京都の弁護士、工藤です(京都弁護士会所属)。

以前のブログで、法律事務所と法務事務所の違いについてご紹介しました。本日は、同じように友人等からよく質問される、「弁護士と司法書士は何が違うの?」という問いに回答いたします。おそらくこの質問が出てくるのは、債務整理や過払金請求について、弁護士も司法書士もテレビCM等の広告を行っているからだろうと思います。

原則的なルールとしては、法律相談を受けたり法律行為の代理をすることができるのは、弁護士だけです(弁護士法72条)。しかし、司法書士のうち、法務大臣の認定を受けている場合には、簡易裁判所における訴訟代理権が与えられ、その範囲で法律行為の代理をすることができます。訴訟の目的物の価額や紛争の目的の価額が140万円以下であるときは、簡易裁判所の管轄になるため、司法書士も代理権を持ちます。

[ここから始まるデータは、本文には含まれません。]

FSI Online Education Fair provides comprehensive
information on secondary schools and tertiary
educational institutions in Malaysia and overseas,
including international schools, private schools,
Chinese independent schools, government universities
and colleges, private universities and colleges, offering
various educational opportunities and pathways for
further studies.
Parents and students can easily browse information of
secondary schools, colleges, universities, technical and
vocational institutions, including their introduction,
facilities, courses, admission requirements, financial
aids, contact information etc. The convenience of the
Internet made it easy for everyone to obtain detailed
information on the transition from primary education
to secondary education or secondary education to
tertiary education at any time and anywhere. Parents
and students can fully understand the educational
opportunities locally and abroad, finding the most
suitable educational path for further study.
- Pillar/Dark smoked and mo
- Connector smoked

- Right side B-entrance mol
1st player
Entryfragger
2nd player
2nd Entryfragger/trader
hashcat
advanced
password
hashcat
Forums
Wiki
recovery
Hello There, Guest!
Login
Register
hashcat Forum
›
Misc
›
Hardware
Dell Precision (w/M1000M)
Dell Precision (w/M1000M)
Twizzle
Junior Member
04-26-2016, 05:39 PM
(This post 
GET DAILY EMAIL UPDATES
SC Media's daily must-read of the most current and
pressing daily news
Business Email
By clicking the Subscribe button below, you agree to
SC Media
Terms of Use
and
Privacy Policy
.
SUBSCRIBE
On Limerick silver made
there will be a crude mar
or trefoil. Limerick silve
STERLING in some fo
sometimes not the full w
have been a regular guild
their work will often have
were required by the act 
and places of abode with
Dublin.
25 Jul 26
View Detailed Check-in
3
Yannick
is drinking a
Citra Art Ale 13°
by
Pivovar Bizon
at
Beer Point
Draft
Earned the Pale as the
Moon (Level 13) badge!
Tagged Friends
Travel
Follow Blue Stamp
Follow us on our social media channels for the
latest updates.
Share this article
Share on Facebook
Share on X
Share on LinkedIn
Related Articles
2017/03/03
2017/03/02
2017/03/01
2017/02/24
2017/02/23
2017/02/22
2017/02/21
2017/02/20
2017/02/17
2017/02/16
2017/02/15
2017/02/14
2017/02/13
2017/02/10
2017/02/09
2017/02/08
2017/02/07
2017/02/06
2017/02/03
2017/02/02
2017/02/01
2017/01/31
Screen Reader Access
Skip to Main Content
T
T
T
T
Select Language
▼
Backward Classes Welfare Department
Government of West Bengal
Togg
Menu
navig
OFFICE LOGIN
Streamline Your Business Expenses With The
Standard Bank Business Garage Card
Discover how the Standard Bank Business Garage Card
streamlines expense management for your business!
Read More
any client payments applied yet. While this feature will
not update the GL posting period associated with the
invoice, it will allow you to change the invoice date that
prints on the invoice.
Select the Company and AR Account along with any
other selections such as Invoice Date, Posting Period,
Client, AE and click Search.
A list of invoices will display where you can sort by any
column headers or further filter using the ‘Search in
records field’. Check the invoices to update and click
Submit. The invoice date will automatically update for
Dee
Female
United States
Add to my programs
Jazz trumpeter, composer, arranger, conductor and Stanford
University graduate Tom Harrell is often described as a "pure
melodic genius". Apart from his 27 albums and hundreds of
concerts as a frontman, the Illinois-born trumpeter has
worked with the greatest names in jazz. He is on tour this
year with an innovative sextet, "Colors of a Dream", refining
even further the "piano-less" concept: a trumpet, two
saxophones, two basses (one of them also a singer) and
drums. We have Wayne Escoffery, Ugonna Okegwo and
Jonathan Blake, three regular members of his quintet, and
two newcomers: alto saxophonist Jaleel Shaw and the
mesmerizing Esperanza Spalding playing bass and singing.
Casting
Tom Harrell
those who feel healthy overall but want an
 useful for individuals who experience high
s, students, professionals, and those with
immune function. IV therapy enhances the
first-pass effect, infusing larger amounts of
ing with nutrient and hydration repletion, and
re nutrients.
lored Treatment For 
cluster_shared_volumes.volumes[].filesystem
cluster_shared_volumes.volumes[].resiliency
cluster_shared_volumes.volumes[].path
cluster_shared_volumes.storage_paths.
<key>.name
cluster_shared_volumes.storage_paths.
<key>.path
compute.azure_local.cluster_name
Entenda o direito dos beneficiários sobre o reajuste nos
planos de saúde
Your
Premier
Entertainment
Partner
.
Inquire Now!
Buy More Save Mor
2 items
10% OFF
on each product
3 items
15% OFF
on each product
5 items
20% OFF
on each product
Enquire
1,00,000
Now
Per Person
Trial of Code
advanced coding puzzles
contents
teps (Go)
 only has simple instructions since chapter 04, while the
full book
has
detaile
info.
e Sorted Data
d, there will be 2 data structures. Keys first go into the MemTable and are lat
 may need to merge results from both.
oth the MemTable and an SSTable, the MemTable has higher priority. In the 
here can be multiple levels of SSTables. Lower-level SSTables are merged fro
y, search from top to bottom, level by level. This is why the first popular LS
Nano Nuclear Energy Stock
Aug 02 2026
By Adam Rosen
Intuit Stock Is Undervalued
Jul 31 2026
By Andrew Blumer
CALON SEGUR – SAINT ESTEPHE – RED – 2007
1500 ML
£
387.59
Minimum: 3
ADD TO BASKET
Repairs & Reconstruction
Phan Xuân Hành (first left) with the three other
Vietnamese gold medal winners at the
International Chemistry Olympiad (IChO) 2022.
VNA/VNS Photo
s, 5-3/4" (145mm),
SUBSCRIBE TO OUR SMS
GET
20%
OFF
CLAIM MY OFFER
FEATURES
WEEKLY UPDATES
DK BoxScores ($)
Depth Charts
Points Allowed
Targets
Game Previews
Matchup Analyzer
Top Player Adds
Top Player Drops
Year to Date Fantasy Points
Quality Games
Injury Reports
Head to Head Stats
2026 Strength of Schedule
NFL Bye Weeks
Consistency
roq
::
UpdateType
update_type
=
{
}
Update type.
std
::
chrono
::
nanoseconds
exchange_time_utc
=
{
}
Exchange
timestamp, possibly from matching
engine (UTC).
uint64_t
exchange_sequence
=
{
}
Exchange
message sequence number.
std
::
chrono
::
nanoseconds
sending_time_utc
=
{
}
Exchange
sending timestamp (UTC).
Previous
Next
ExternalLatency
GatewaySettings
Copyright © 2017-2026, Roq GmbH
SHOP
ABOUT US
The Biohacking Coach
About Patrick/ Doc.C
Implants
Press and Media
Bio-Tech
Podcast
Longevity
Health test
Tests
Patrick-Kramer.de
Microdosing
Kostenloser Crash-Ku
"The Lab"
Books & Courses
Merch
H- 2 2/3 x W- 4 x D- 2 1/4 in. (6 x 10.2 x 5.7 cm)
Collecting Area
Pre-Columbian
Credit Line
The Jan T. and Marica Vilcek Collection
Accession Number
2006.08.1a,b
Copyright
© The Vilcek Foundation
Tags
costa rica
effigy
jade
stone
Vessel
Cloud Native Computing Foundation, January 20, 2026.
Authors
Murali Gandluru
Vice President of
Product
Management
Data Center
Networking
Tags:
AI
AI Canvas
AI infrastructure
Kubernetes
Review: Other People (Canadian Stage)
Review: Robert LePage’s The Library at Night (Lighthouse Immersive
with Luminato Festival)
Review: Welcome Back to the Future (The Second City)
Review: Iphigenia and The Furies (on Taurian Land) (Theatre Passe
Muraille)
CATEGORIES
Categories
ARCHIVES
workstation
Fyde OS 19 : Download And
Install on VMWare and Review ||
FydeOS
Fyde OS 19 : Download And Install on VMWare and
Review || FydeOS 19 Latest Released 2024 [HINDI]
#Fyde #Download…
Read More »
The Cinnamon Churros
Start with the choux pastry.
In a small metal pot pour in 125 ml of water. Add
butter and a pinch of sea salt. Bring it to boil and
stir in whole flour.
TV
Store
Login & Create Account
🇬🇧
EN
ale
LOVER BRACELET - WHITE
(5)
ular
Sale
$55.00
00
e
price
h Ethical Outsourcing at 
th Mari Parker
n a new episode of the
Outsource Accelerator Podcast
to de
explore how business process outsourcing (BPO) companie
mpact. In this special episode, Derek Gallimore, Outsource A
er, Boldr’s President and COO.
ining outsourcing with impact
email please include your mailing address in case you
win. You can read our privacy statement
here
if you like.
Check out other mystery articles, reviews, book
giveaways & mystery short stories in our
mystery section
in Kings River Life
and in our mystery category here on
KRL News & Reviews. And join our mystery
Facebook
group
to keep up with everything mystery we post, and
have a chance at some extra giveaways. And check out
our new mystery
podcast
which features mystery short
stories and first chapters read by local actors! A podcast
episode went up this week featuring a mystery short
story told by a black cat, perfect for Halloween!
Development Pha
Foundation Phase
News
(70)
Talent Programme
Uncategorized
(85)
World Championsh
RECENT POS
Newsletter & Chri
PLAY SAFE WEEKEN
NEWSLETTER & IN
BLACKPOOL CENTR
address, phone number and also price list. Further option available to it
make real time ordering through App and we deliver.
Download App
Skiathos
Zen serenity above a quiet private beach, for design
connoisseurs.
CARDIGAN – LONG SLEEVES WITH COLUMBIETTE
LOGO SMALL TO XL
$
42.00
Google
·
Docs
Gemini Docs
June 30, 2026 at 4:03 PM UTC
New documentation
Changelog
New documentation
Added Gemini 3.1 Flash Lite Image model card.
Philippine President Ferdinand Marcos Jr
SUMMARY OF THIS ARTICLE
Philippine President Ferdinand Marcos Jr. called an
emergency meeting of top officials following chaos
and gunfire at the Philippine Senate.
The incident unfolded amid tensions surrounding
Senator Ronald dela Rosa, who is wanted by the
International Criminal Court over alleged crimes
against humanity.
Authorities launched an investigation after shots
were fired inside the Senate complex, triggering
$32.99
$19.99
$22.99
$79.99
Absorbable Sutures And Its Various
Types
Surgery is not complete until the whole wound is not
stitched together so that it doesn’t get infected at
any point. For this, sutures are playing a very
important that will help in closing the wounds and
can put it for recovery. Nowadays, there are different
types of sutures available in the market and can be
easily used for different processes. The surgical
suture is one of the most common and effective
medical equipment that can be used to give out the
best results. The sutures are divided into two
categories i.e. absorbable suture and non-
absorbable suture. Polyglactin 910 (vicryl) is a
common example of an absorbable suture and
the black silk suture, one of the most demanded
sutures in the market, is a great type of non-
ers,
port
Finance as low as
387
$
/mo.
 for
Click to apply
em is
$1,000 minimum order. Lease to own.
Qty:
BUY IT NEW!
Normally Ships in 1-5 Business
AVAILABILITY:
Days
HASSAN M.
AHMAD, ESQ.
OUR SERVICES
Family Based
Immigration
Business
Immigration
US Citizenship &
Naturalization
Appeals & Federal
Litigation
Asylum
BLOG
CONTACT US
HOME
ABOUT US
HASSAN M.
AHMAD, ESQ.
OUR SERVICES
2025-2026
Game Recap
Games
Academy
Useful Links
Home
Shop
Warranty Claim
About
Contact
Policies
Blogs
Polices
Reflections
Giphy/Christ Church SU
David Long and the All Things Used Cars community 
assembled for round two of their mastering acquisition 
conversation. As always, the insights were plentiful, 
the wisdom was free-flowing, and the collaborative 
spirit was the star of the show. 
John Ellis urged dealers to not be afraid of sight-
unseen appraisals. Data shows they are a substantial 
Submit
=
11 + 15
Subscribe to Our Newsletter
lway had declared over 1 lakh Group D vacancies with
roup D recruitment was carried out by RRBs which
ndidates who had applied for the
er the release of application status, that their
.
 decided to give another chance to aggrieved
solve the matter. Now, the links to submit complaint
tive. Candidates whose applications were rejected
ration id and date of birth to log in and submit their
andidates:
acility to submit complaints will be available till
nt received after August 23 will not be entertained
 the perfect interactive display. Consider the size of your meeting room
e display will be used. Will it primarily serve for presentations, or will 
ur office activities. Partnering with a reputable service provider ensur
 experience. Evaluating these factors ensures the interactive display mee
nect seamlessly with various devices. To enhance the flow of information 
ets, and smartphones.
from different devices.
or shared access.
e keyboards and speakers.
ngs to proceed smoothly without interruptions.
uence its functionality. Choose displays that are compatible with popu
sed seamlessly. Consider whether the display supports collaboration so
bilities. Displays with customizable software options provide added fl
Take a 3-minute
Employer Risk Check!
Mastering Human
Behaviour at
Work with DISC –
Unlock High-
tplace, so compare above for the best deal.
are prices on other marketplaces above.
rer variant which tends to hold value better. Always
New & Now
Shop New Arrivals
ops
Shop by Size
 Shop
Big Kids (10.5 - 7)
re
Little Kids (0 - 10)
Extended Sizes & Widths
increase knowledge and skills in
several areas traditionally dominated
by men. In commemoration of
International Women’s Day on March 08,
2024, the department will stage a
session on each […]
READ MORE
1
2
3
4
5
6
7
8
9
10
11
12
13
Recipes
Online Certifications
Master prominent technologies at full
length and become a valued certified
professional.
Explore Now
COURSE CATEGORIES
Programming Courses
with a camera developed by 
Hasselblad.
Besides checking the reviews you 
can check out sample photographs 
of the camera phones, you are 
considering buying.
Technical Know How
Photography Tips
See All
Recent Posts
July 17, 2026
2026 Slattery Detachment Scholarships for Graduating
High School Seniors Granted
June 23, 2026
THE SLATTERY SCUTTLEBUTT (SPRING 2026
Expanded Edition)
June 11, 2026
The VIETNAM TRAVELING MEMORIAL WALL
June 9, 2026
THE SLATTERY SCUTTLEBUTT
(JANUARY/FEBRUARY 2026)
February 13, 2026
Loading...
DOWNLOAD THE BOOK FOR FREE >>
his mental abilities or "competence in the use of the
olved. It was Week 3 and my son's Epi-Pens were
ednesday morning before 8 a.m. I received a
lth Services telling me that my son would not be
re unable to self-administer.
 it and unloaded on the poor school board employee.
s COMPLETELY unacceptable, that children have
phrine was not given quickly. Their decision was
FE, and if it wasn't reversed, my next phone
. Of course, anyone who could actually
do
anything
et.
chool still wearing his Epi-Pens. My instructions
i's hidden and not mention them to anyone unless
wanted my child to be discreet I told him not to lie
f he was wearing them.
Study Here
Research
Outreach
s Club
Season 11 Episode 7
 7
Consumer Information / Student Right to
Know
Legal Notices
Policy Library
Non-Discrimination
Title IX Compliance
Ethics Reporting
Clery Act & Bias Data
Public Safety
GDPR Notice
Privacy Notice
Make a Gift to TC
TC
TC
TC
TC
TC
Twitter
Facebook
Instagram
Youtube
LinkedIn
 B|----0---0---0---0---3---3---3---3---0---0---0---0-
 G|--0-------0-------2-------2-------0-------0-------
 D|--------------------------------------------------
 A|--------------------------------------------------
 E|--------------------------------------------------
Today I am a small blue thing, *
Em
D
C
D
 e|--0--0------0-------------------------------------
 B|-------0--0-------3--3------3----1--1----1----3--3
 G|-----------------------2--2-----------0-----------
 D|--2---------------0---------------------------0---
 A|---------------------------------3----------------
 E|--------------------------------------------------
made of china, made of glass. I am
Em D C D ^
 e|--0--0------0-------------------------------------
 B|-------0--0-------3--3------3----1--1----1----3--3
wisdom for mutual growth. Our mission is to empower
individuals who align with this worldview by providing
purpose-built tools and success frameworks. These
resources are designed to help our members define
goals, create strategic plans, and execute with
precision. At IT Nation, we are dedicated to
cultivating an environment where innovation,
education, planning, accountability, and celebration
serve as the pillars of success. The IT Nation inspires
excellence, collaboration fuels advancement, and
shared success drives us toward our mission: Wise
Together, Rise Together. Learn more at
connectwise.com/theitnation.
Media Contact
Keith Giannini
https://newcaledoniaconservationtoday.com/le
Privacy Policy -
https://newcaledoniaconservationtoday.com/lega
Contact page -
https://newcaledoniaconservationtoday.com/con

そのため、借金の額が140万円以下であれば、司法書士であっても、債権者との交渉権や、簡易裁判所における過払金の支払い請求などが可能です。

このように書くと、弁護士の方が司法書士より仕事の幅が広いという印象を持たれるかもしれません。確かに、法律相談や法律行為の代理という職務領域に関しては、弁護士と司法書士の業務は重複しており、上記のような違いがあります。しかし、そもそも弁護士と司法書士の仕事というのは、全くの別物です。司法書士は、登記や供託の専門家であり、その分野に関しては弁護士よりも知識や経験が豊富な方々ばかりだろうと思います。弁護士として仕事をする中で、司法書士の先生の知恵をお借りしたことがあるという弁護士は少なくないと思います。

「弁護士と司法書士は何が違うの?」という質問に対しては、「全然違う職業です」と回答するのが正解なのかもしれません。